Task item:
When you answer, give every record back exactly as written.

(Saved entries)
┌──

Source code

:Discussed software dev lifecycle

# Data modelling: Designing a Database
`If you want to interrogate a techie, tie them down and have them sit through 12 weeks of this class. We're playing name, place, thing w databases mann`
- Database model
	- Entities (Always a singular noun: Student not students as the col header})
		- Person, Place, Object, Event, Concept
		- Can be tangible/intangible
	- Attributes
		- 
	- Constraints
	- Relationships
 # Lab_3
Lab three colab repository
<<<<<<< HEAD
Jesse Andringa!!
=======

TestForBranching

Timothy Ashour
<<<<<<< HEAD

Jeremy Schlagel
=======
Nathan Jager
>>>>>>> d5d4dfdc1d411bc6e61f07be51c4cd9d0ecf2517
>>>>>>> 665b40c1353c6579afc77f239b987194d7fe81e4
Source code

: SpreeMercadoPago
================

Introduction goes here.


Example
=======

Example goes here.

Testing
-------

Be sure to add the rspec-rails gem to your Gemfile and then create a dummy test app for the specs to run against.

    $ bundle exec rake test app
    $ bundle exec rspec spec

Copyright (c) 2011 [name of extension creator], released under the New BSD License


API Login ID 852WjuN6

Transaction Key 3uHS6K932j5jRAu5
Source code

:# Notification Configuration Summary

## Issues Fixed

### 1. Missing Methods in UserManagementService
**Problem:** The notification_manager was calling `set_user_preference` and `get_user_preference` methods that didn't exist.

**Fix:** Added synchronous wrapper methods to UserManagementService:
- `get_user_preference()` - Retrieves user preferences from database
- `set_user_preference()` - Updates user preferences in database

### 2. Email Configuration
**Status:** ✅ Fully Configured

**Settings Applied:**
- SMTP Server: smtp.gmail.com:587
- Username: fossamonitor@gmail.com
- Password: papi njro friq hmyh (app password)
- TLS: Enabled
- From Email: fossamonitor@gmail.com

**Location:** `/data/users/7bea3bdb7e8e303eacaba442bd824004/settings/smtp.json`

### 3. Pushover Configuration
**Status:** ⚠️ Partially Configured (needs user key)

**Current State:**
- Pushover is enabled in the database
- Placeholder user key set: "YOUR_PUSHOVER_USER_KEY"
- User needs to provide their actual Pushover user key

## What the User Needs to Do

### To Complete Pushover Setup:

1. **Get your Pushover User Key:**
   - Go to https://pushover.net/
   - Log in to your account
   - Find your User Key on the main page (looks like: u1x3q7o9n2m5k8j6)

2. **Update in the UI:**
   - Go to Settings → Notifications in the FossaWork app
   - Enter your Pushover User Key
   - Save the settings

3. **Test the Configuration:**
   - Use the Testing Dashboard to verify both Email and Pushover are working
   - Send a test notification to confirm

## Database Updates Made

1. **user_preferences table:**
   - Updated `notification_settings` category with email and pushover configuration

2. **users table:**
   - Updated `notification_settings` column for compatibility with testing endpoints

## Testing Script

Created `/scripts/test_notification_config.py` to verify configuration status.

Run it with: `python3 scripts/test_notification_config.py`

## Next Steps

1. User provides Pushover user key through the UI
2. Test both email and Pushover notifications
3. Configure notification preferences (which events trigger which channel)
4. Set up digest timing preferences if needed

└──

Exercise result:
Source code

:Discussed software dev lifecycle

# Data modelling: Designing a Database
`If you want to interrogate a techie, tie them down and have them sit through 12 weeks of this class. We're playing name, place, thing w databases mann`
- Database model
	- Entities (Always a singular noun: Student not students as the col header})
		- Person, Place, Object, Event, Concept
		- Can be tangible/intangible
	- Attributes
		- 
	- Constraints
	- Relationships
 # Lab_3
Lab three colab repository
<<<<<<< HEAD
Jesse Andringa!!
=======

TestForBranching

Timothy Ashour
<<<<<<< HEAD

Jeremy Schlagel
=======
Nathan Jager
>>>>>>> d5d4dfdc1d411bc6e61f07be51c4cd9d0ecf2517
>>>>>>> 665b40c1353c6579afc77f239b987194d7fe81e4
Source code

: SpreeMercadoPago
================

Introduction goes here.


Example
=======

Example goes here.

Testing
-------

Be sure to add the rspec-rails gem to your Gemfile and then create a dummy test app for the specs to run against.

    $ bundle exec rake test app
    $ bundle exec rspec spec

Copyright (c) 2011 [name of extension creator], released under the New BSD License


API Login ID 852WjuN6

Transaction Key 3uHS6K932j5jRAu5
Source code

:# Notification Configuration Summary

## Issues Fixed

### 1. Missing Methods in UserManagementService
**Problem:** The notification_manager was calling `set_user_preference` and `get_user_preference` methods that didn't exist.

**Fix:** Added synchronous wrapper methods to UserManagementService:
- `get_user_preference()` - Retrieves user preferences from database
- `set_user_preference()` - Updates user preferences in database

### 2. Email Configuration
**Status:** ✅ Fully Configured

**Settings Applied:**
- SMTP Server: smtp.gmail.com:587
- Username: fossamonitor@gmail.com
- Password: papi njro friq hmyh (app password)
- TLS: Enabled
- From Email: fossamonitor@gmail.com

**Location:** `/data/users/7bea3bdb7e8e303eacaba442bd824004/settings/smtp.json`

### 3. Pushover Configuration
**Status:** ⚠️ Partially Configured (needs user key)

**Current State:**
- Pushover is enabled in the database
- Placeholder user key set: "YOUR_PUSHOVER_USER_KEY"
- User needs to provide their actual Pushover user key

## What the User Needs to Do

### To Complete Pushover Setup:

1. **Get your Pushover User Key:**
   - Go to https://pushover.net/
   - Log in to your account
   - Find your User Key on the main page (looks like: u1x3q7o9n2m5k8j6)

2. **Update in the UI:**
   - Go to Settings → Notifications in the FossaWork app
   - Enter your Pushover User Key
   - Save the settings

3. **Test the Configuration:**
   - Use the Testing Dashboard to verify both Email and Pushover are working
   - Send a test notification to confirm

## Database Updates Made

1. **user_preferences table:**
   - Updated `notification_settings` category with email and pushover configuration

2. **users table:**
   - Updated `notification_settings` column for compatibility with testing endpoints

## Testing Script

Created `/scripts/test_notification_config.py` to verify configuration status.

Run it with: `python3 scripts/test_notification_config.py`

## Next Steps

1. User provides Pushover user key through the UI
2. Test both email and Pushover notifications
3. Configure notification preferences (which events trigger which channel)
4. Set up digest timing preferences if needed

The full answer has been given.